During the height of the historic bull market run in U.S. equities, global markets were almost certain that further interest rate hikes would continue through 2019, but now it appears that doubt is creeping in based on overnight index swap pricing.

Capital Economics provided a chart below that shows index swap pricing activity now expecting only two rate increases of at least 25 basis points as opposed to the previous three–a shift within a month’s time. A confluence of weaker economic data, increasing dovishness from the Fed, fears of an inverted yield curve, and stock market volatility has led to this reduced forecast.

Despite the chart, however, Capital Economics is keen to see through the noise and maintains that the U.S. economy is still alive and well. Furthermore, the doom and gloom forecasted by global markets could be overhyped.

“Despite the ongoing turmoil in financial markets and the inversion of some parts of the US Treasury yield curve, the incoming US activity data has actually held up well in recent months,” said Simona Gambarini, an economist at Capital Economics. “As such, we still think that the Fed will raise rates three times between now and the middle of 2019, taking the fed funds target range to between 2.75% and 3.00%.”

However, Capital Economics does posit that further rate hikes will eventually come to a pause as economic data warrants an end to the Fed’s tightening.

“This will force the Fed to end its tightening cycle sooner than investors anticipate,” Gambarini said. “This is not yet discounted into the markets.”
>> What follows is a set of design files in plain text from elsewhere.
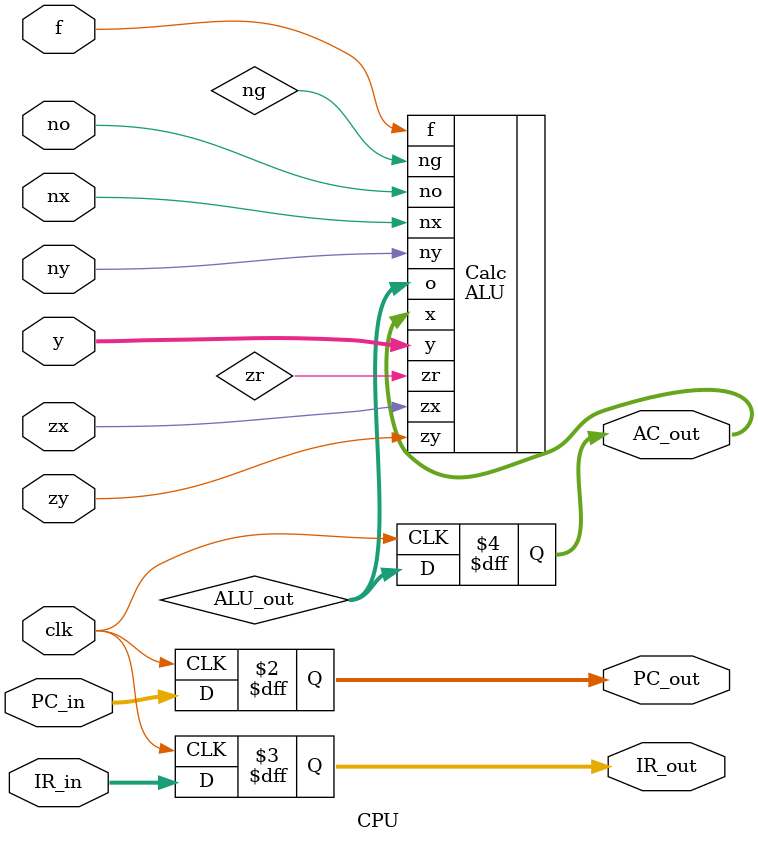
<source format=v>
`timescale 1ns / 1ps


module CPU(
    input wire clk,
    
    input wire [15:0] y,
    input wire zx, nx, zy, ny, f, no,
    
    input wire [9:0] PC_in, 
    input wire [15:0] IR_in, 
    output reg [9:0] PC_out,
    output reg [15:0] IR_out,
    output reg [15:0] AC_out
);

wire [15:0] ALU_out;
wire zr, ng;
ALU Calc(.x(AC_out), .y(y), .zx(zx), .nx(nx), .zy(zy), .ny(ny), .f(f), .no(no), .o(ALU_out), .zr(zr), .ng(ng));

always @(posedge clk) begin
    IR_out = IR_in;
    PC_out = PC_in;
    AC_out = ALU_out;
end

endmodule

</source>
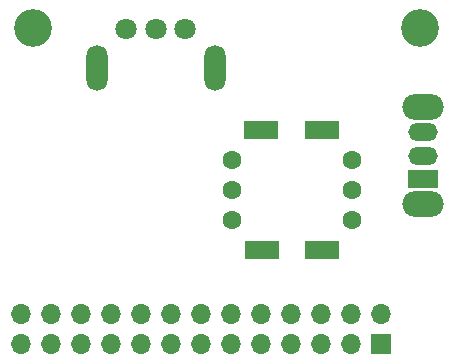
<source format=gbr>
G04 #@! TF.GenerationSoftware,KiCad,Pcbnew,(5.1.9)-1*
G04 #@! TF.CreationDate,2021-02-23T11:03:35+09:00*
G04 #@! TF.ProjectId,chassis,63686173-7369-4732-9e6b-696361645f70,rev?*
G04 #@! TF.SameCoordinates,Original*
G04 #@! TF.FileFunction,Soldermask,Bot*
G04 #@! TF.FilePolarity,Negative*
%FSLAX46Y46*%
G04 Gerber Fmt 4.6, Leading zero omitted, Abs format (unit mm)*
G04 Created by KiCad (PCBNEW (5.1.9)-1) date 2021-02-23 11:03:35*
%MOMM*%
%LPD*%
G01*
G04 APERTURE LIST*
%ADD10O,1.800000X3.900000*%
%ADD11C,1.800000*%
%ADD12R,3.000000X1.500000*%
%ADD13C,1.600000*%
%ADD14C,3.200000*%
%ADD15O,1.700000X1.700000*%
%ADD16R,1.700000X1.700000*%
%ADD17R,2.500000X1.500000*%
%ADD18O,2.500000X1.500000*%
%ADD19O,3.500000X2.200000*%
G04 APERTURE END LIST*
D10*
X40974000Y-40082000D03*
X50974000Y-40082000D03*
D11*
X43474000Y-36782000D03*
X45974000Y-36782000D03*
X48474000Y-36782000D03*
D12*
X60071000Y-45339000D03*
X54881000Y-45339000D03*
X54991000Y-55499000D03*
X60071000Y-55499000D03*
D13*
X62611000Y-52959000D03*
X62611000Y-50419000D03*
X62611000Y-47879000D03*
X52451000Y-47879000D03*
X52451000Y-52959000D03*
X52451000Y-50419000D03*
D14*
X35560000Y-36703000D03*
X68326000Y-36703000D03*
D15*
X34544000Y-60960000D03*
X34544000Y-63500000D03*
X37084000Y-60960000D03*
X37084000Y-63500000D03*
X39624000Y-60960000D03*
X39624000Y-63500000D03*
X42164000Y-60960000D03*
X42164000Y-63500000D03*
X44704000Y-60960000D03*
X44704000Y-63500000D03*
X47244000Y-60960000D03*
X47244000Y-63500000D03*
X49784000Y-60960000D03*
X49784000Y-63500000D03*
X52324000Y-60960000D03*
X52324000Y-63500000D03*
X54864000Y-60960000D03*
X54864000Y-63500000D03*
X57404000Y-60960000D03*
X57404000Y-63500000D03*
X59944000Y-60960000D03*
X59944000Y-63500000D03*
X62484000Y-60960000D03*
X62484000Y-63500000D03*
X65024000Y-60960000D03*
D16*
X65024000Y-63500000D03*
D17*
X68580000Y-49530000D03*
D18*
X68580000Y-47530000D03*
X68580000Y-45530000D03*
D19*
X68580000Y-51630000D03*
X68580000Y-43430000D03*
M02*

</source>
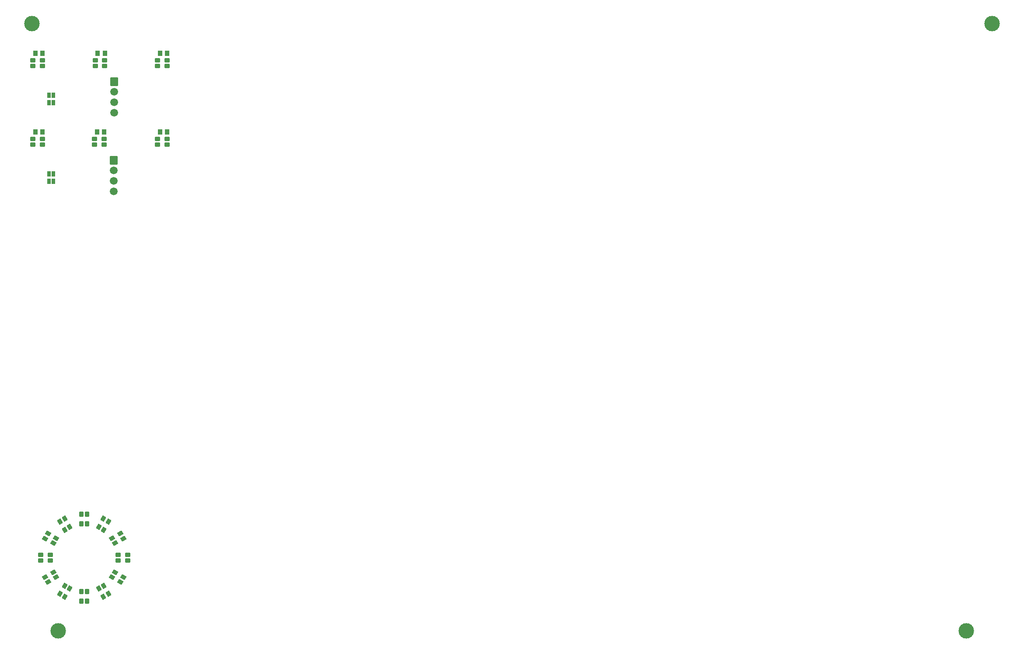
<source format=gts>
G04 Layer: TopSolderMaskLayer*
G04 EasyEDA v6.5.29, 2023-07-19 20:11:26*
G04 d82c07e130dc4937808a739b57af0cf3,5a6b42c53f6a479593ecc07194224c93,10*
G04 Gerber Generator version 0.2*
G04 Scale: 100 percent, Rotated: No, Reflected: No *
G04 Dimensions in millimeters *
G04 leading zeros omitted , absolute positions ,4 integer and 5 decimal *
%FSLAX45Y45*%
%MOMM*%

%AMMACRO1*1,1,$1,$2,$3*1,1,$1,$4,$5*1,1,$1,0-$2,0-$3*1,1,$1,0-$4,0-$5*20,1,$1,$2,$3,$4,$5,0*20,1,$1,$4,$5,0-$2,0-$3,0*20,1,$1,0-$2,0-$3,0-$4,0-$5,0*20,1,$1,0-$4,0-$5,$2,$3,0*4,1,4,$2,$3,$4,$5,0-$2,0-$3,0-$4,0-$5,$2,$3,0*%
%ADD10MACRO1,0.1016X-0.45X0.35X0.45X0.35*%
%ADD11MACRO1,0.1016X-0.5647X0.0781X0.2147X0.5281*%
%ADD12MACRO1,0.1016X-0.5281X-0.2147X-0.0781X0.5647*%
%ADD13MACRO1,0.1016X-0.35X-0.45X-0.35X0.45*%
%ADD14MACRO1,0.1016X-0.0781X-0.5647X-0.5281X0.2147*%
%ADD15MACRO1,0.1016X0.2147X-0.5281X-0.5647X-0.0781*%
%ADD16MACRO1,0.1016X0.45X-0.35X-0.45X-0.35*%
%ADD17MACRO1,0.1016X0.5647X-0.0781X-0.2147X-0.5281*%
%ADD18MACRO1,0.1016X0.5281X0.2147X0.0781X-0.5647*%
%ADD19MACRO1,0.1016X0.35X0.45X0.35X-0.45*%
%ADD20MACRO1,0.1016X0.0781X0.5647X0.5281X-0.2147*%
%ADD21MACRO1,0.1016X-0.2147X0.5281X0.5647X0.0781*%
%ADD22MACRO1,0.1016X-0.3X-0.425X-0.3X0.425*%
%ADD23MACRO1,0.1016X0.4X-0.45X-0.4X-0.45*%
%ADD24C,1.5016*%
%ADD25MACRO1,0.1016X-0.7X0.762X-0.7X-0.762*%
%ADD26C,3.0000*%

%LPD*%
D10*
G01*
X2885503Y1998103D03*
G01*
X2702496Y1998102D03*
G01*
X2702496Y1888095D03*
G01*
X2885503Y1888095D03*
D11*
G01*
X2745348Y2411134D03*
G01*
X2586860Y2319629D03*
G01*
X2641864Y2224359D03*
G01*
X2800352Y2315862D03*
D12*
G01*
X2417461Y2698755D03*
G01*
X2325959Y2540266D03*
G01*
X2421229Y2485263D03*
G01*
X2512733Y2643751D03*
D13*
G01*
X1989691Y2783898D03*
G01*
X1989692Y2600891D03*
G01*
X2099699Y2600891D03*
G01*
X2099699Y2783898D03*
D14*
G01*
X1576660Y2643751D03*
G01*
X1668165Y2485263D03*
G01*
X1763435Y2540266D03*
G01*
X1671932Y2698755D03*
D15*
G01*
X1289037Y2315864D03*
G01*
X1447525Y2224361D03*
G01*
X1502529Y2319632D03*
G01*
X1344040Y2411135D03*
D16*
G01*
X1203893Y1888093D03*
G01*
X1386900Y1888095D03*
G01*
X1386900Y1998102D03*
G01*
X1203893Y1998102D03*
D17*
G01*
X1344040Y1475063D03*
G01*
X1502529Y1566567D03*
G01*
X1447525Y1661838D03*
G01*
X1289037Y1570334D03*
D18*
G01*
X1671930Y1187442D03*
G01*
X1763433Y1345930D03*
G01*
X1668162Y1400934D03*
G01*
X1576659Y1242446D03*
D19*
G01*
X2099698Y1102296D03*
G01*
X2099697Y1285303D03*
G01*
X1989689Y1285303D03*
G01*
X1989689Y1102296D03*
D20*
G01*
X2512731Y1242446D03*
G01*
X2421227Y1400934D03*
G01*
X2325956Y1345930D03*
G01*
X2417460Y1187442D03*
D21*
G01*
X2800352Y1570333D03*
G01*
X2641864Y1661835D03*
G01*
X2586860Y1566565D03*
G01*
X2745348Y1475061D03*
D22*
G01*
X1367200Y10760609D03*
G01*
X1452199Y10905592D03*
G01*
X1367200Y10905592D03*
G01*
X1452199Y10760609D03*
G01*
X1367200Y9236609D03*
G01*
X1452199Y9381592D03*
G01*
X1367200Y9381592D03*
G01*
X1452199Y9236609D03*
D23*
G01*
X1098400Y11722100D03*
G01*
X1238399Y11722100D03*
D10*
G01*
X1234503Y11586603D03*
G01*
X1051496Y11586602D03*
G01*
X1051496Y11476595D03*
G01*
X1234503Y11476595D03*
G01*
X2441003Y11586603D03*
G01*
X2257996Y11586602D03*
G01*
X2257996Y11476595D03*
G01*
X2441003Y11476595D03*
D23*
G01*
X2304900Y11722100D03*
G01*
X2444899Y11722100D03*
D10*
G01*
X3647503Y11586603D03*
G01*
X3464496Y11586602D03*
G01*
X3464496Y11476595D03*
G01*
X3647503Y11476595D03*
D23*
G01*
X3511400Y11722100D03*
G01*
X3651399Y11722100D03*
D10*
G01*
X1234503Y10062603D03*
G01*
X1051496Y10062602D03*
G01*
X1051496Y9952595D03*
G01*
X1234503Y9952595D03*
D23*
G01*
X1098400Y10198100D03*
G01*
X1238399Y10198100D03*
D10*
G01*
X2428303Y10062603D03*
G01*
X2245296Y10062602D03*
G01*
X2245296Y9952595D03*
G01*
X2428303Y9952595D03*
D23*
G01*
X2292200Y10198100D03*
G01*
X2432199Y10198100D03*
G01*
X3511400Y10198100D03*
G01*
X3651399Y10198100D03*
D10*
G01*
X3647503Y10062603D03*
G01*
X3464496Y10062602D03*
G01*
X3464496Y9952595D03*
G01*
X3647503Y9952595D03*
D24*
G01*
X2628900Y10571200D03*
G01*
X2628900Y10771200D03*
G01*
X2628900Y10971199D03*
D25*
G01*
X2628900Y11171199D03*
D24*
G01*
X2616200Y9047200D03*
G01*
X2616200Y9247200D03*
G01*
X2616200Y9447199D03*
D25*
G01*
X2616200Y9647199D03*
D26*
G01*
X1038097Y12297999D03*
G01*
X19617100Y12297999D03*
G01*
X1538097Y529000D03*
G01*
X19117101Y529000D03*
M02*

</source>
The CME Group is now forecasting a 71.5% chance that the Fed will raise interest rates in December, but beyond that, the algorithm is mixed.

Capital Economics’ view of the U.S. economy parallels that of Phil Orlando, chief equity strategist at Federated Investors. Even as the Dow Jones Industrial Average declined as low as 507 points on Monday and financial news outlets are communicating that investors are no longer buying the dips in the stock market, others remained positive on the real economy.

“You look at the economic sign posts that we’ve been focusing on the past couple of weeks–the (Jerome) Powell lunch in New York–we got what we wanted out of that (which is) the Fed is close to neutral,” said Orlando. “The G-20 dinner between Trump and Xi–we got exactly what we wanted there–they suspended the tariffs for three months and now they’ll have a chance to work out the details.”

In Orlando’s view, combine those events with the recent OPEC decision to reduce oil production and the forthcoming rate decision later this month by the Fed, and the stock market should respond positively.

“The fundamentals suggest that we should be grinding back up to the old highs,” said Orlando.